(Source records)
_____

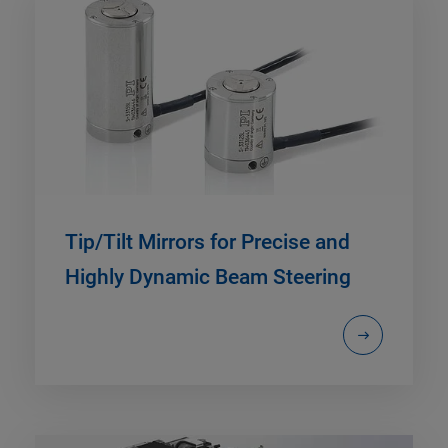
Tip/Tilt Mirrors for Precise and
Highly Dynamic Beam Steering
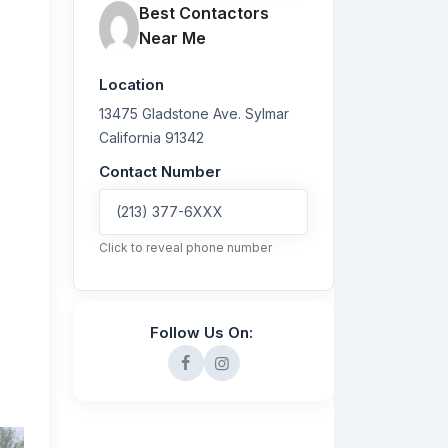
Best Contactors
Near Me
Location
13475 Gladstone Ave.
Sylmar
California
91342
Contact Number
(213) 377-6XXX
Click to reveal phone number
Follow Us On:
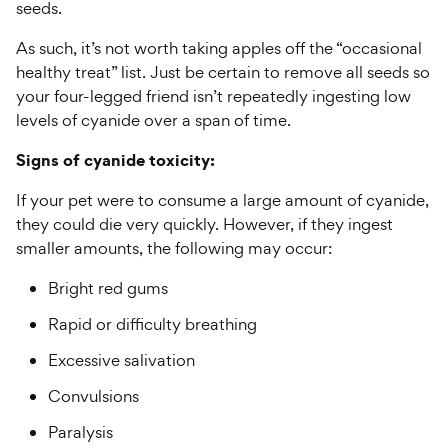
seeds.
As such, it’s not worth taking apples off the “occasional
healthy treat” list. Just be certain to remove all seeds so
your four-legged friend isn’t repeatedly ingesting low
levels of cyanide over a span of time.
Signs of cyanide toxicity:
If your pet were to consume a large amount of cyanide,
they could die very quickly. However, if they ingest
smaller amounts, the following may occur:
Bright red gums
Rapid or difficulty breathing
Excessive salivation
Convulsions
Paralysis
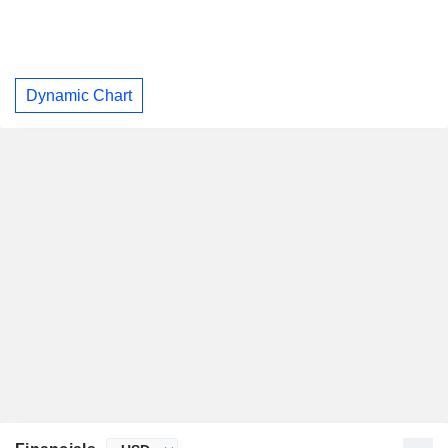
Dynamic Chart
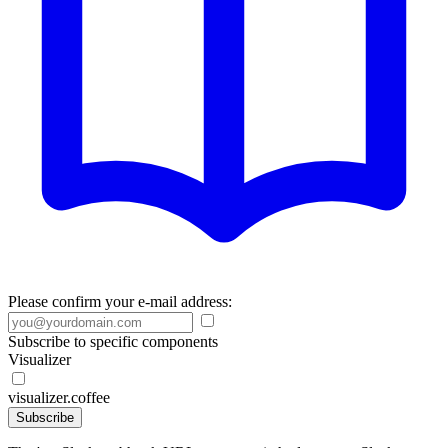
Please confirm your e-mail address:
Subscribe to specific components
Visualizer
visualizer.coffee
Subscribe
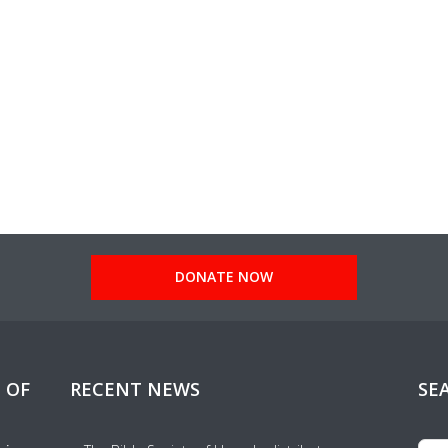
DONATE NOW
 OF
RECENT NEWS
SE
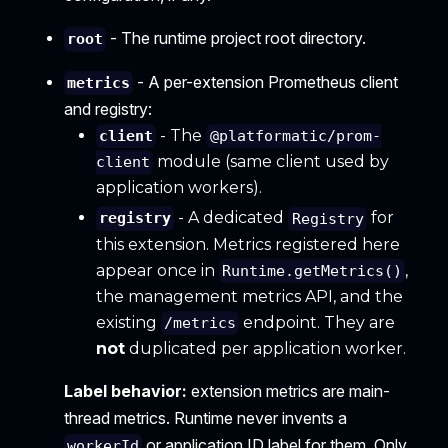
- The runtime project root directory.
root
- A per-extension Prometheus client
metrics
and registry:
- The
client
@platformatic/prom-
module (same client used by
client
application workers).
- A dedicated
for
registry
Registry
this extension. Metrics registered here
appear once in
,
Runtime.getMetrics()
the management metrics API, and the
existing
endpoint. They are
/metrics
not
duplicated per application worker.
Label behavior:
extension metrics are main-
thread metrics. Runtime never invents a
or application ID label for them. Only
workerId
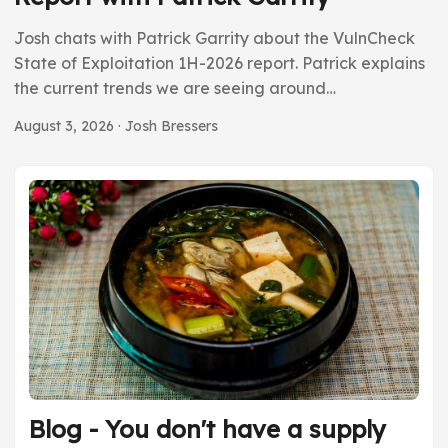
Josh chats with Patrick Garrity about the VulnCheck
State of Exploitation 1H-2026 report. Patrick explains
the current trends we are seeing around
vulnerabilities right now. While the number of CVEs is
August 3, 2026
· Josh Bressers
way up, the number of actually exploited
vulnerabilities isn’t growing year over year. This tells us
there is a lot of FUD and hype. We also ask where are
all the vulnerabilities that project Glasswing found.
They should be going public by now, but we’re not
seeing that play out in the data. ...
Blog - You don't have a supply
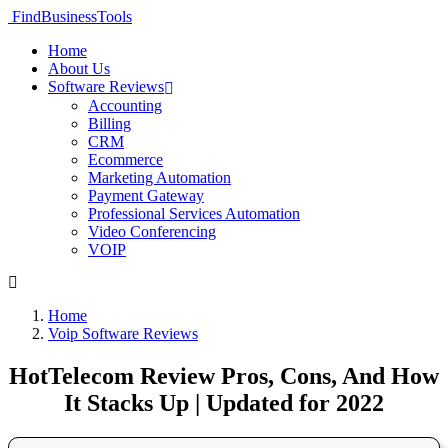
FindBusinessTools
Home
About Us
Software Reviews
Accounting
Billing
CRM
Ecommerce
Marketing Automation
Payment Gateway
Professional Services Automation
Video Conferencing
VOIP
Home
Voip Software Reviews
HotTelecom Review Pros, Cons, And How
It Stacks Up | Updated for 2022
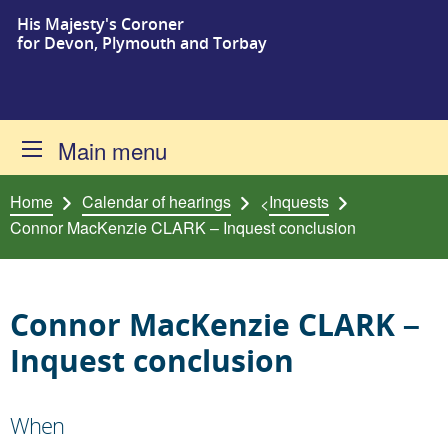
His Majesty's Coroner
Skip to content
for Devon, Plymouth and Torbay
Main menu
Home
Calendar of hearings
Inquests
<
Connor MacKenzie CLARK – Inquest conclusion
Connor MacKenzie CLARK –
Inquest conclusion
When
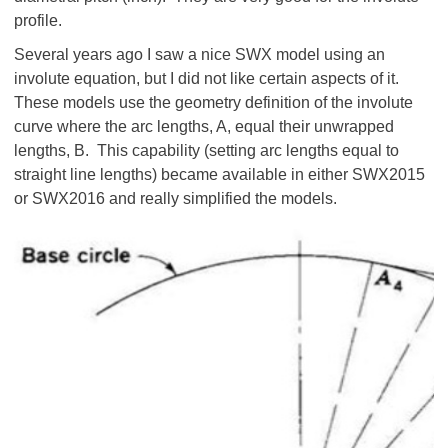
profile.
Several years ago I saw a nice SWX model using an
involute equation, but I did not like certain aspects of it.
These models use the geometry definition of the involute
curve where the arc lengths, A, equal their unwrapped
lengths, B. This capability (setting arc lengths equal to
straight line lengths) became available in either SWX2015
or SWX2016 and really simplified the models.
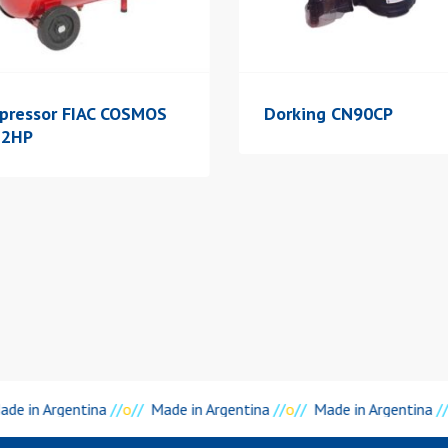
pressor FIAC COSMOS
Dorking CN90CP
 2HP
de in Argentina
//
o
//
Made in Argentina
//
o
//
Made in Argentina
//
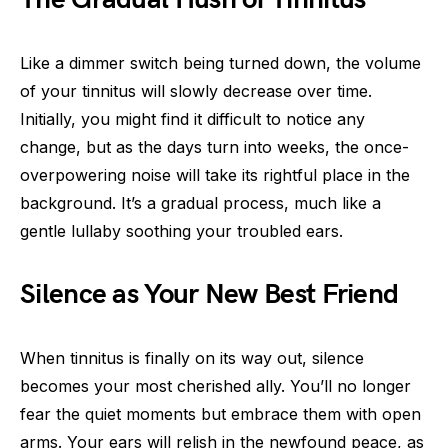
Like a dimmer switch being turned down, the volume
of your tinnitus will slowly decrease over time.
Initially, you might find it difficult to notice any
change, but as the days turn into weeks, the once-
overpowering noise will take its rightful place in the
background. It’s a gradual process, much like a
gentle lullaby soothing your troubled ears.
Silence as Your New Best Friend
When tinnitus is finally on its way out, silence
becomes your most cherished ally. You’ll no longer
fear the quiet moments but embrace them with open
arms. Your ears will relish in the newfound peace, as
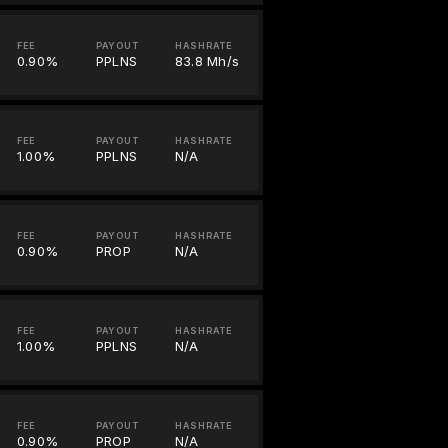
FEE
PAYOUT
HASHRATE
0.90%
PPLNS
83.8 Mh/s
FEE
PAYOUT
HASHRATE
1.00%
PPLNS
N/A
FEE
PAYOUT
HASHRATE
0.90%
PROP
N/A
FEE
PAYOUT
HASHRATE
1.00%
PPLNS
N/A
FEE
PAYOUT
HASHRATE
0.90%
PROP
N/A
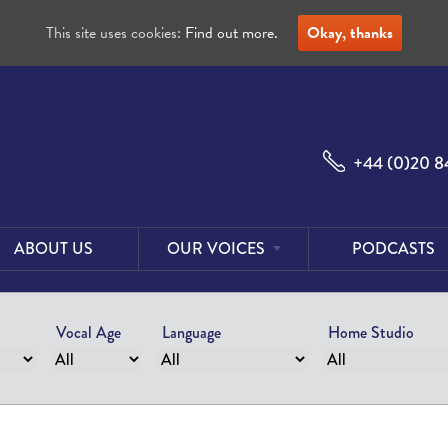
This site uses cookies:
Find out more.
Okay, thanks
+44 (0)20 8
ABOUT US
OUR VOICES
PODCASTS
Male
Voices
Vocal Age
Language
Home Studio
Female
Voices
Foreign
Voices
US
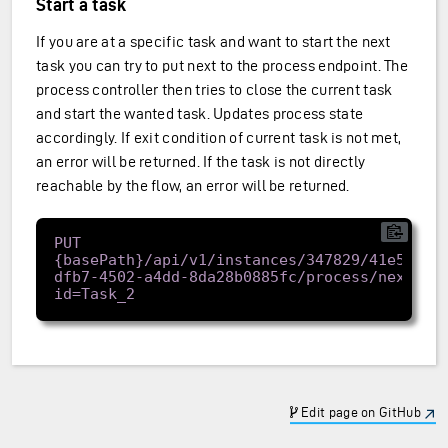
Start a task
If you are at a specific task and want to start the next
task you can try to put next to the process endpoint. The
process controller then tries to close the current task
and start the wanted task. Updates process state
accordingly. If exit condition of current task is not met,
an error will be returned. If the task is not directly
reachable by the flow, an error will be returned.
PUT 
{basePath}/api/v1/instances/347829/41e57962
dfb7-4502-a4dd-8da28b0885fc/process/next?
Edit page on GitHub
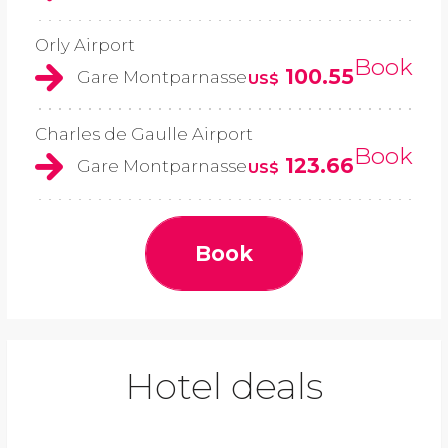
Orly Airport
Book
100.55
Gare Montparnasse
US$
Charles de Gaulle Airport
Book
123.66
Gare Montparnasse
US$
Book
Hotel deals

_____

> EXERCISE REQUIREMENTS
Word for word, restate the records shown above, minus the pictures.

> EXERCISE RESPONSE
Tip/Tilt Mirrors for Precise and
Highly Dynamic Beam Steering
Best Contactors
Near Me
Location
13475 Gladstone Ave.
Sylmar
California
91342
Contact Number
(213) 377-6XXX
Click to reveal phone number
Follow Us On:
seeds.
As such, it’s not worth taking apples off the “occasional
healthy treat” list. Just be certain to remove all seeds so
your four-legged friend isn’t repeatedly ingesting low
levels of cyanide over a span of time.
Signs of cyanide toxicity:
If your pet were to consume a large amount of cyanide,
they could die very quickly. However, if they ingest
smaller amounts, the following may occur:
Bright red gums
Rapid or difficulty breathing
Excessive salivation
Convulsions
Paralysis
Dynamic Chart
Please confirm your e-mail address:
Subscribe to specific components
Visualizer
visualizer.coffee
Subscribe
DONATE NOW
 OF
RECENT NEWS
SE
- The runtime project root directory.
root
- A per-extension Prometheus client
metrics
and registry:
- The
client
@platformatic/prom-
module (same client used by
client
application workers).
- A dedicated
for
registry
Registry
this extension. Metrics registered here
appear once in
,
Runtime.getMetrics()
the management metrics API, and the
existing
endpoint. They are
/metrics
not
duplicated per application worker.
Label behavior:
extension metrics are main-
thread metrics. Runtime never invents a
or application ID label for them. Only
workerId
Josh chats with Patrick Garrity about the VulnCheck
State of Exploitation 1H-2026 report. Patrick explains
the current trends we are seeing around
vulnerabilities right now. While the number of CVEs is
August 3, 2026
· Josh Bressers
way up, the number of actually exploited
vulnerabilities isn’t growing year over year. This tells us
there is a lot of FUD and hype. We also ask where are
all the vulnerabilities that project Glasswing found.
They should be going public by now, but we’re not
seeing that play out in the data. ...
Blog - You don't have a supply
FindBusinessTools
Home
About Us
Software Reviews
Accounting
Billing
CRM
Ecommerce
Marketing Automation
Payment Gateway
Professional Services Automation
Video Conferencing
VOIP
Home
Voip Software Reviews
HotTelecom Review Pros, Cons, And How
It Stacks Up | Updated for 2022
His Majesty's Coroner
Skip to content
for Devon, Plymouth and Torbay
Main menu
Home
Calendar of hearings
Inquests
<
Connor MacKenzie CLARK – Inquest conclusion
Connor MacKenzie CLARK –
Inquest conclusion
When
profile.
Several years ago I saw a nice SWX model using an
involute equation, but I did not like certain aspects of it.
These models use the geometry definition of the involute
curve where the arc lengths, A, equal their unwrapped
lengths, B. This capability (setting arc lengths equal to
straight line lengths) became available in either SWX2015
or SWX2016 and really simplified the models.
pressor FIAC COSMOS
Dorking CN90CP
 2HP
de in Argentina
//
o
//
Made in Argentina
//
o
//
Made in Argentina
//
Like a dimmer switch being turned down, the volume
of your tinnitus will slowly decrease over time.
Initially, you might find it difficult to notice any
change, but as the days turn into weeks, the once-
overpowering noise will take its rightful place in the
background. It’s a gradual process, much like a
gentle lullaby soothing your troubled ears.
Silence as Your New Best Friend
When tinnitus is finally on its way out, silence
becomes your most cherished ally. You’ll no longer
fear the quiet moments but embrace them with open
arms. Your ears will relish in the newfound peace, as
FEE
PAYOUT
HASHRATE
0.90%
PPLNS
83.8 Mh/s
FEE
PAYOUT
HASHRATE
1.00%
PPLNS
N/A
FEE
PAYOUT
HASHRATE
0.90%
PROP
N/A
FEE
PAYOUT
HASHRATE
1.00%
PPLNS
N/A
FEE
PAYOUT
HASHRATE
0.90%
PROP
N/A
This site uses cookies:
Find out more.
Okay, thanks
+44 (0)20 8
ABOUT US
OUR VOICES
PODCASTS
Male
Voices
Vocal Age
Language
Home Studio
Female
Voices
Foreign
Voices
US
Start a task
If you are at a specific task and want to start the next
task you can try to put next to the process endpoint. The
process controller then tries to close the current task
and start the wanted task. Updates process state
accordingly. If exit condition of current task is not met,
an error will be returned. If the task is not directly
reachable by the flow, an error will be returned.
PUT 
{basePath}/api/v1/instances/347829/41e57962
dfb7-4502-a4dd-8da28b0885fc/process/next?
Edit page on GitHub
Orly Airport
Book
100.55
Gare Montparnasse
US$
Charles de Gaulle Airport
Book
123.66
Gare Montparnasse
US$
Book
Hotel deals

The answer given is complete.